An investigation into the causes of interannual variability in estuarine salinity, stratification and circulation will be conducted using salinity observations, statistical methods, realistic 3-Dimensional hydrodynamic models, and simplified 2-Dimensional numerical models. The overall objective is to quantify interannual variability of estuarine circulation, stratification, and salinity, to explain the physical mechanisms responsible for such variability, and provide an assessment of the likely changes in these metrics in response to future climate change. Observational analysis and 3-Dimensional modeling will be focused on Chesapeake and Delaware Bays, for which (a) extensive salinity databases exist, and (b) a robust numerical model has been developed and validated. Process-oriented modeling studies will be conducted to examine how the estuaries respond to interannual variability in river runoff and shelf salinity, sea-level rise and potential changes in tidal and wind mixing. Multiple model hindcasts will be conducted in which the individual impacts of interannual variability in open-ocean sea level, river flow, shelf salinity, and meteorological forcing are assessed. Statistical models will be applied to the historical salinity data to investigate how salt intrusion length and estuarine stratification vary with river flow, shelf salinity and sea level rise. Projections of future climate impacts on these estuaries will be made by using the regional output of state-of-the art climate models that have been extensively evaluated for the Mid-Atlantic region. General insights into the sensitivity of estuarine physical processes to climate variability and change will be afforded by (1) the differing physics of Chesapeake Bay (partially mixed) and Delaware Bay (well mixed); (2) process oriented and realistic 3-Dimensional modeling studies; and (3) configuration of 2-Dimensional semi-analytical models over a large parameter space of river flow, tidal velocity amplitude, and estuarine geometry.
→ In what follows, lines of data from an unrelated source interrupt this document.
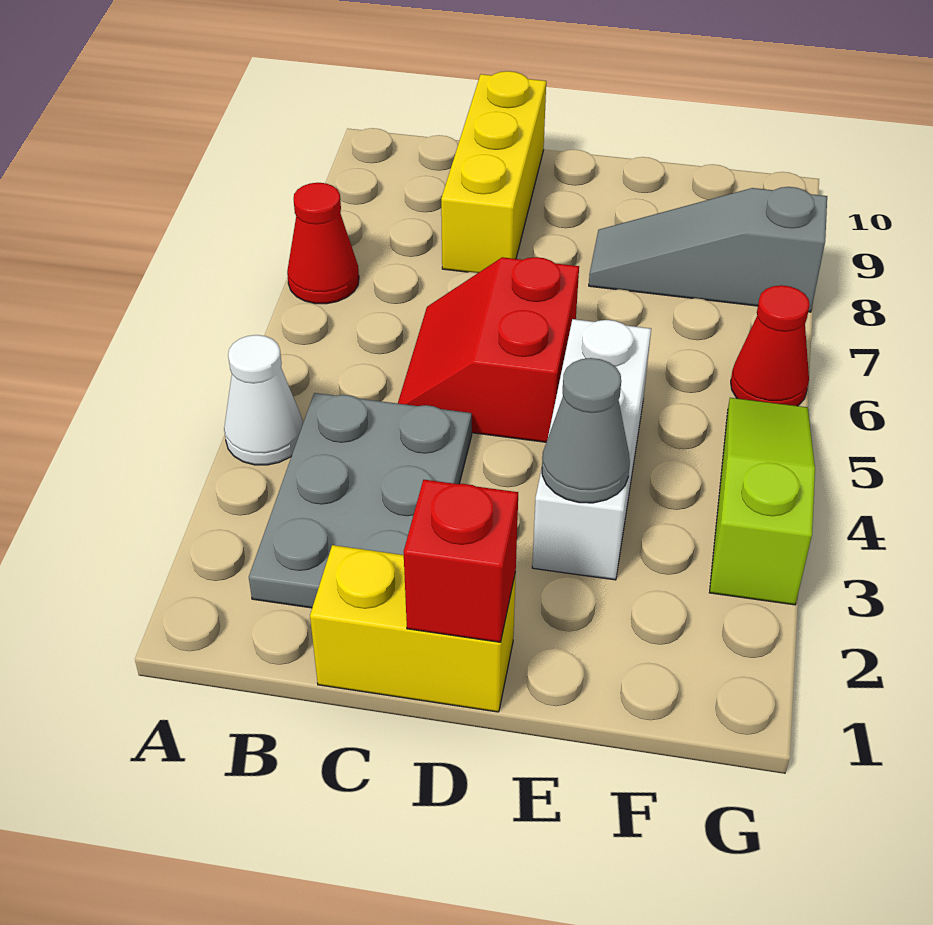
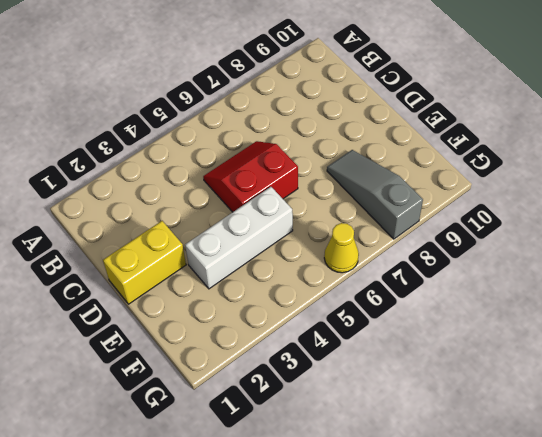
yellow 1x2 brick [103,221,186,304] -> yellow 1x2 brick turned to [310,545,516,712]
yellow 1x1 cone [324,223,359,273] -> red 1x1 cone [731,285,810,406]
none -> white 1x1 cone [224,335,303,465]
none -> red 1x1 cone [287,183,359,304]
none -> grey 2x3 plate [249,393,472,608]

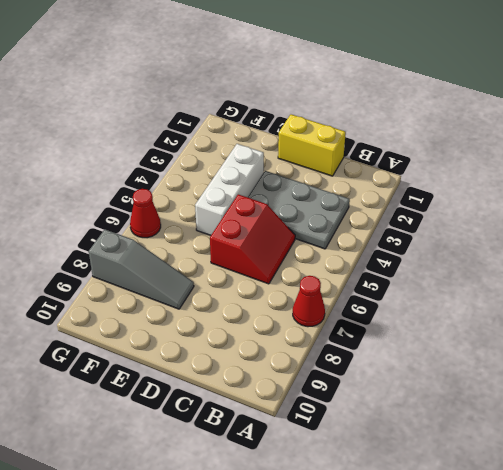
grey 2x3 plate [248,171,350,249] -> grey 2x3 plate turned to [249,393,472,608]
none -> white 1x1 cone [224,335,303,465]
none -> yellow 1x3 brick [441,71,546,273]
none -> lime 1x3 slope [709,398,815,605]

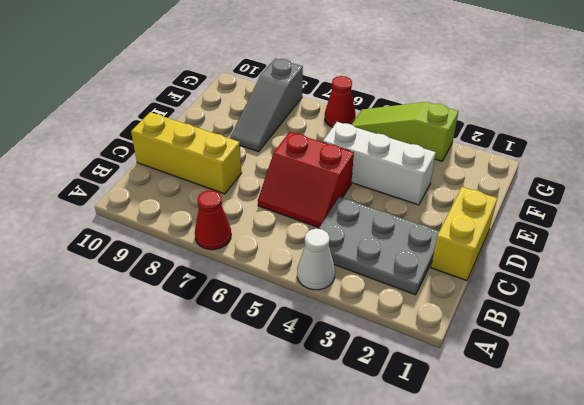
none -> red 1x1 brick [404,480,518,642]
none -> grey 1x1 cone [542,358,630,503]

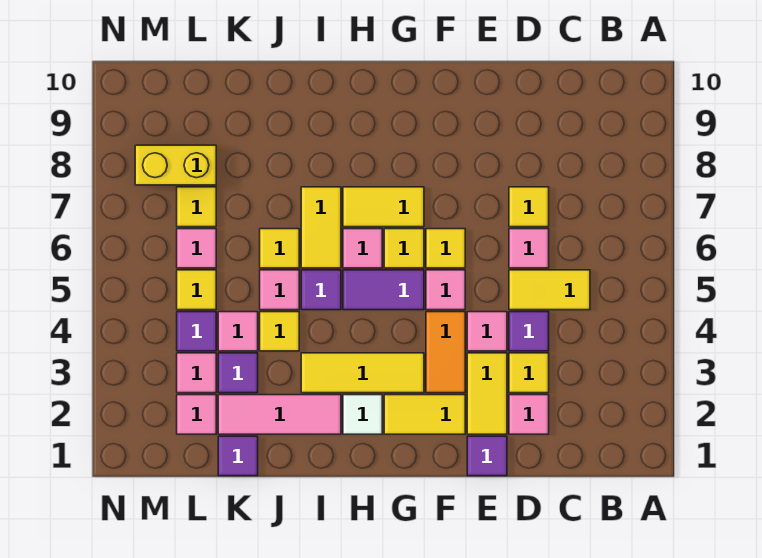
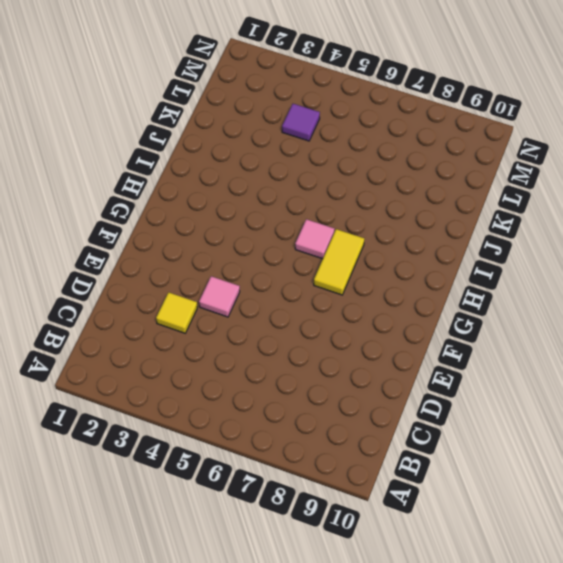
none -> yellow 1x2 tile [509,270,590,310]
none -> pink 1x1 tile [509,395,549,434]
none -> purple 1x1 tile [509,312,549,351]
none -> pink 1x1 tile [509,229,549,268]

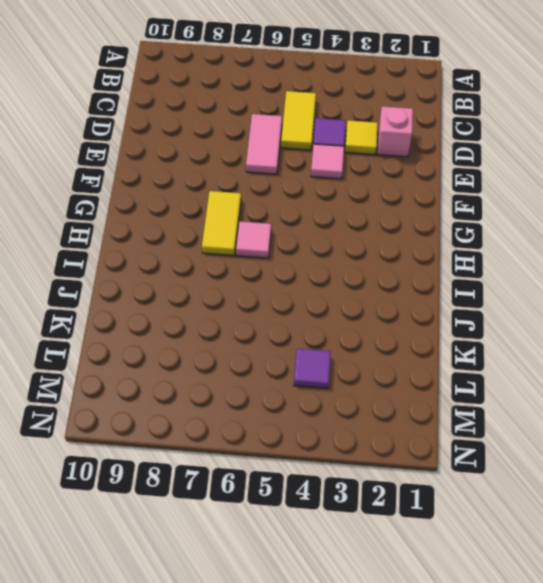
pink 1x1 brick [377,106,413,157] -> pink 1x1 tile [509,395,549,434]
pink 1x2 tile [246,114,282,174] -> pink 1x1 tile [509,229,549,268]
none -> yellow 1x1 tile [509,187,549,227]
none -> purple 1x1 tile [467,436,507,476]
none -> yellow 1x2 tile [467,353,507,434]
none -> yellow 1x2 tile [384,395,465,434]

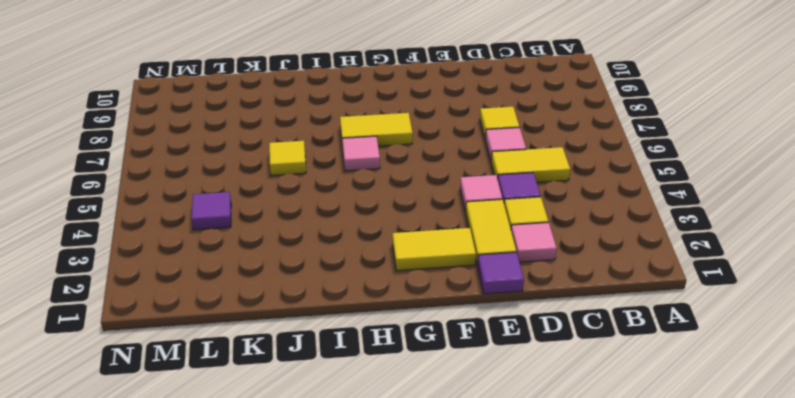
none -> orange 1x2 tile [426,312,465,393]
none -> pink 1x1 tile [426,270,465,310]
none -> yellow 1x1 tile [426,229,465,268]
none -> yellow 1x3 tile [301,353,424,393]

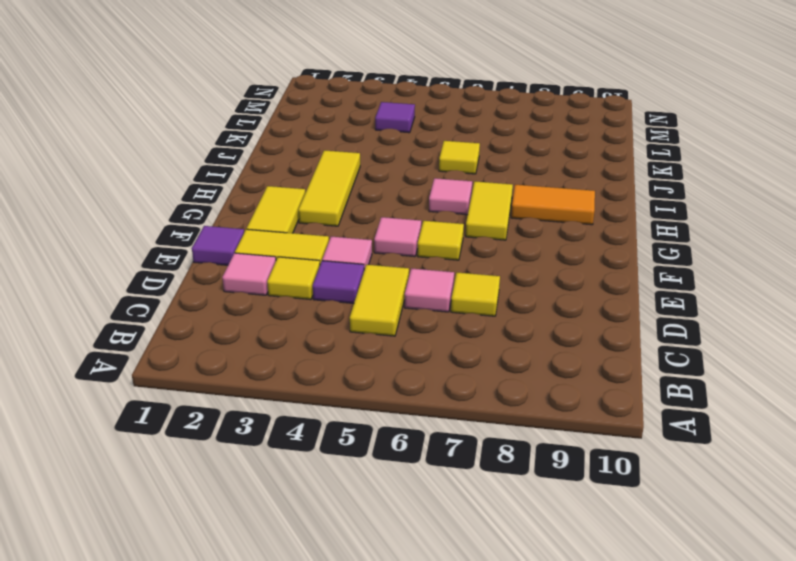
orange 1x2 tile [511,185,595,225] -> orange 1x2 tile moved to [426,312,465,393]
none -> purple 1x2 tile [343,270,424,310]
none -> yellow 1x1 tile [384,229,424,268]
none -> white 1x1 tile [343,395,382,434]
none -> pink 1x3 tile [218,395,341,434]

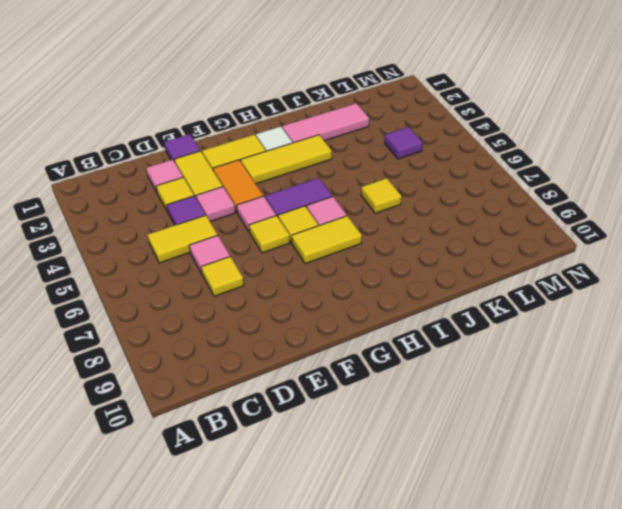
none -> purple 1x1 tile [301,270,341,310]
none -> yellow 1x2 tile [301,187,341,268]
none -> yellow 1x1 tile [260,312,299,351]
none -> pink 1x1 tile [260,270,299,310]

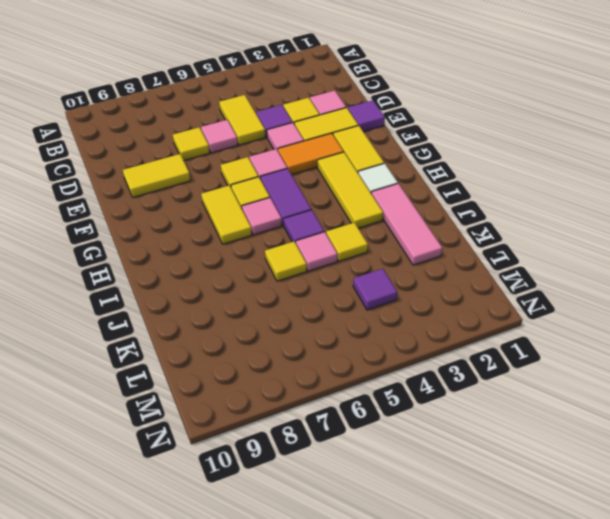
yellow 1x2 tile [123,154,190,197] -> yellow 1x2 tile moved to [301,187,341,268]
none -> purple 1x1 tile [218,436,258,476]
none -> purple 1x1 tile [218,353,258,393]
none -> pink 1x1 tile [218,312,258,351]
none -> pink 1x1 tile [177,395,216,434]

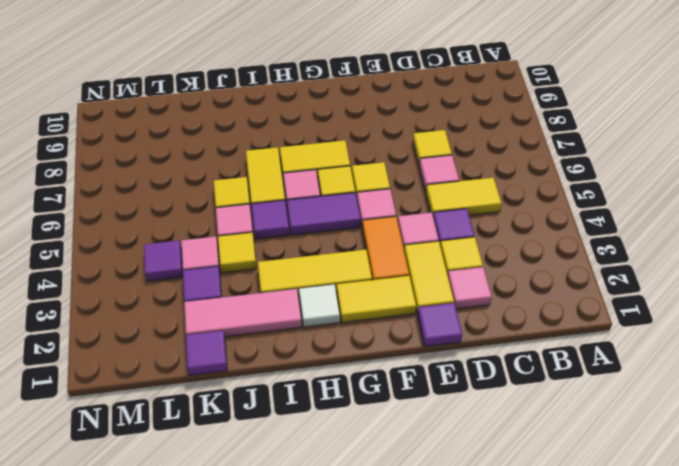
none -> pink 1x1 tile [177,395,216,434]
none -> pink 1x1 tile [177,353,216,393]
none -> yellow 1x1 tile [177,270,216,310]
none -> pink 1x1 tile [177,229,216,268]

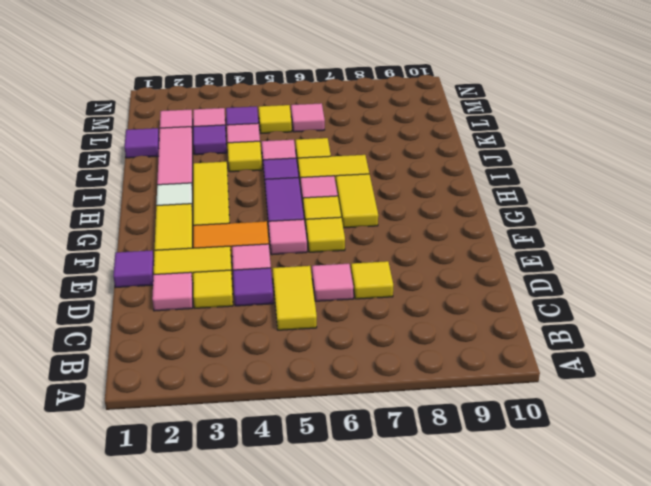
none -> yellow 1x1 tile [177,187,216,227]
none -> yellow 1x2 brick [135,145,216,185]

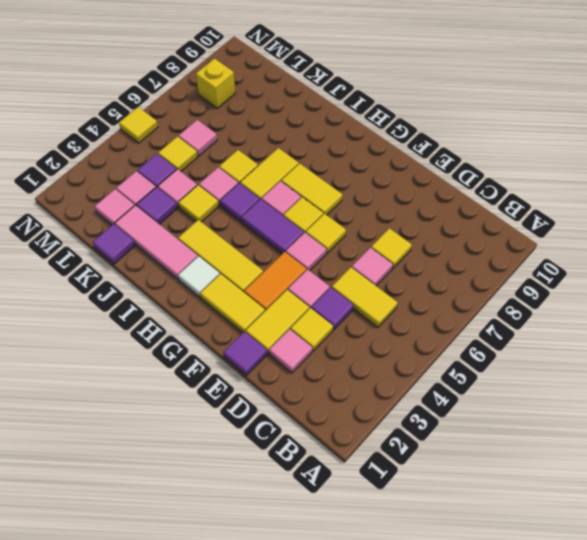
yellow 1x1 brick [196,59,235,108] -> yellow 1x2 brick [135,145,216,185]
yellow 1x1 tile [119,107,158,143] -> yellow 1x1 tile moved to [177,187,216,227]

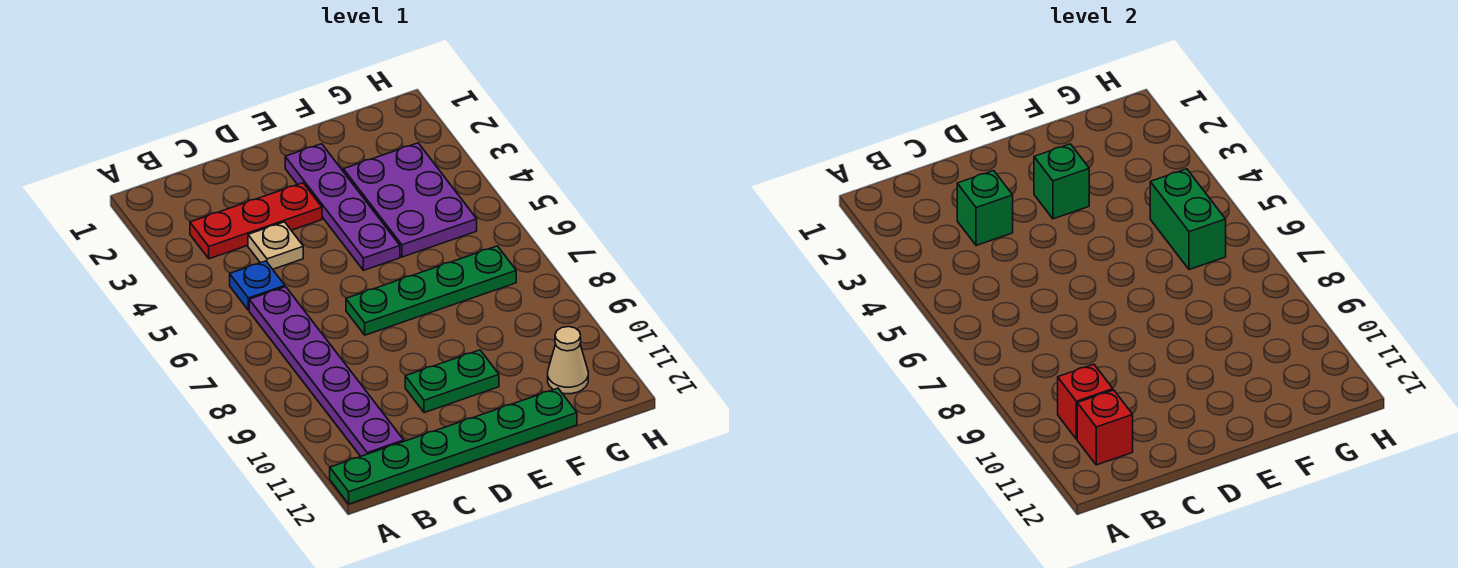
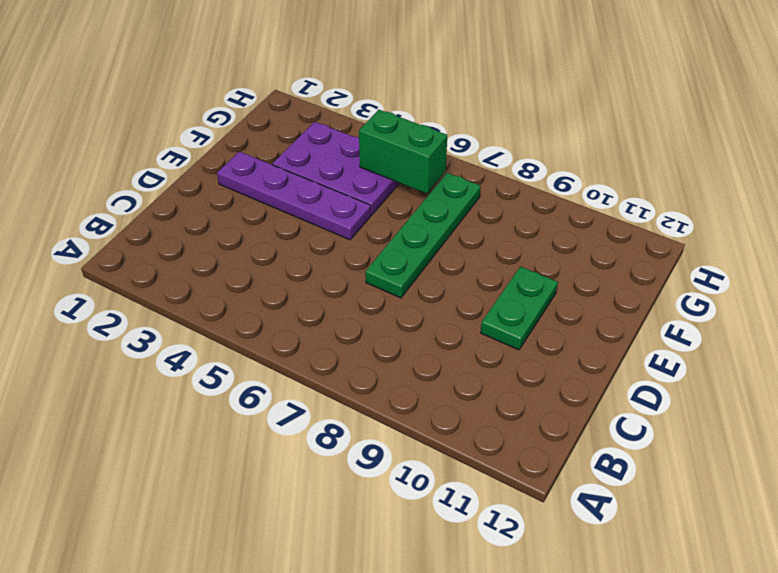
none -> green 1x6 plate [330,388,577,504]
none -> red 1x3 plate [190,183,322,259]
none -> blue 1x1 plate [230,261,285,310]

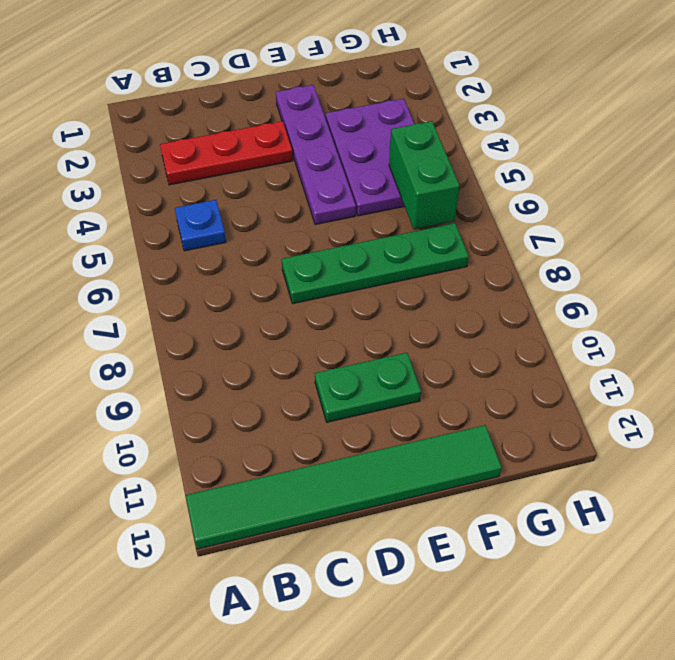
green 1x6 tile [186,425,502,549] -> green 1x6 plate [330,388,577,504]
none -> purple 1x6 plate [249,287,404,456]
none -> tan 1x1 plate [248,222,303,269]
none -> tan 1x1 cone [548,327,588,394]

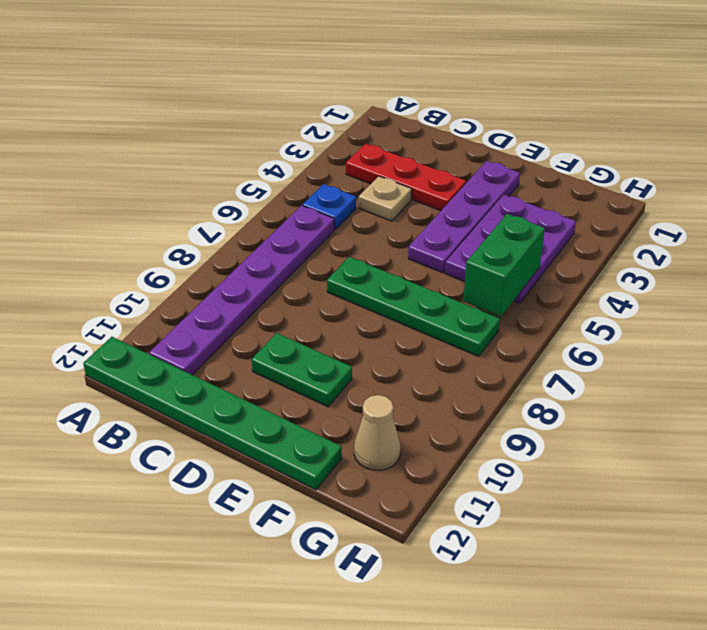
none -> red 1x1 brick [1058,364,1113,439]
none -> red 1x1 brick [1077,390,1133,465]
none -> green 1x1 brick [957,171,1013,246]

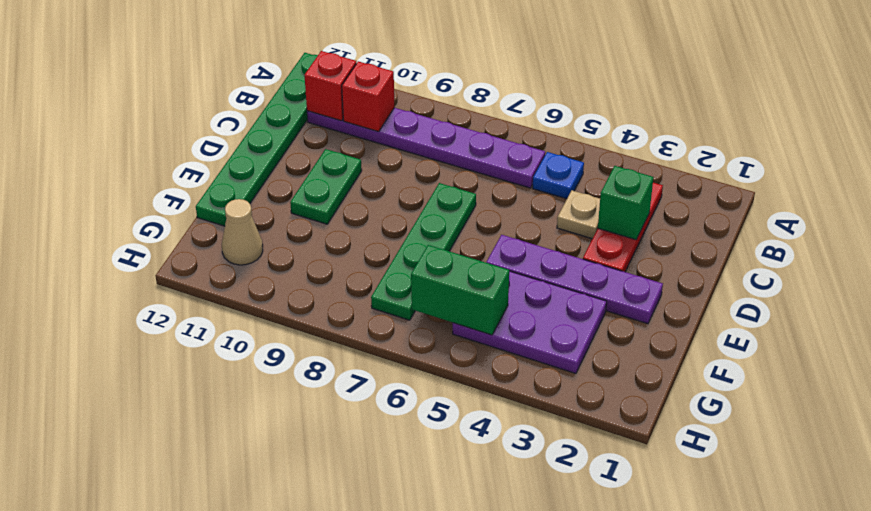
none -> green 1x1 brick [1034,144,1089,219]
Intellectual Merit. Much of current estuarine research focuses on relatively short time scales (tidal, weather-related, and seasonal). Little is known of interannual variability in estuarine salinity, stratification, and circulation. The inevitability of sea-level rise and climate change demands a rigorous, physically based approach for quantifying their impacts. This project addresses that need with a collaborative effort between two teams with complementary expertise in numerical modeling, estuarine dynamics, climate change impacts, and time-series analysis.
Broader Impacts. This research project will impact the broader community of estuarine scientists and coastal managers as it will better quantify the potential impacts of climate change on estuarine salinity and stratification, factors that greatly influence water quality and the sustainability of living resources such as oysters and crabs. The long-term model simulations and analysis products will be made available to the Chesapeake and Delaware Bay management communities as they prepare for the impacts of climate change. Results will also be communicated to a broad range of stakeholders, including the general public, through several climate assessment activities underway in the Mid-Atlantic Region. Because the modeling and data analysis approaches developed here can be applied to any estuary, and because we will utilize simplified 2-Dimensional model to provide insights about the potential impacts of climate change on a broad class of estuaries, the impacts of the work extend beyond Chesapeake and Delaware Bays. Educational impacts of the proposal are through the support of graduate and post-doctoral research at the interface of the disciplines of estuarine dynamics and climate change.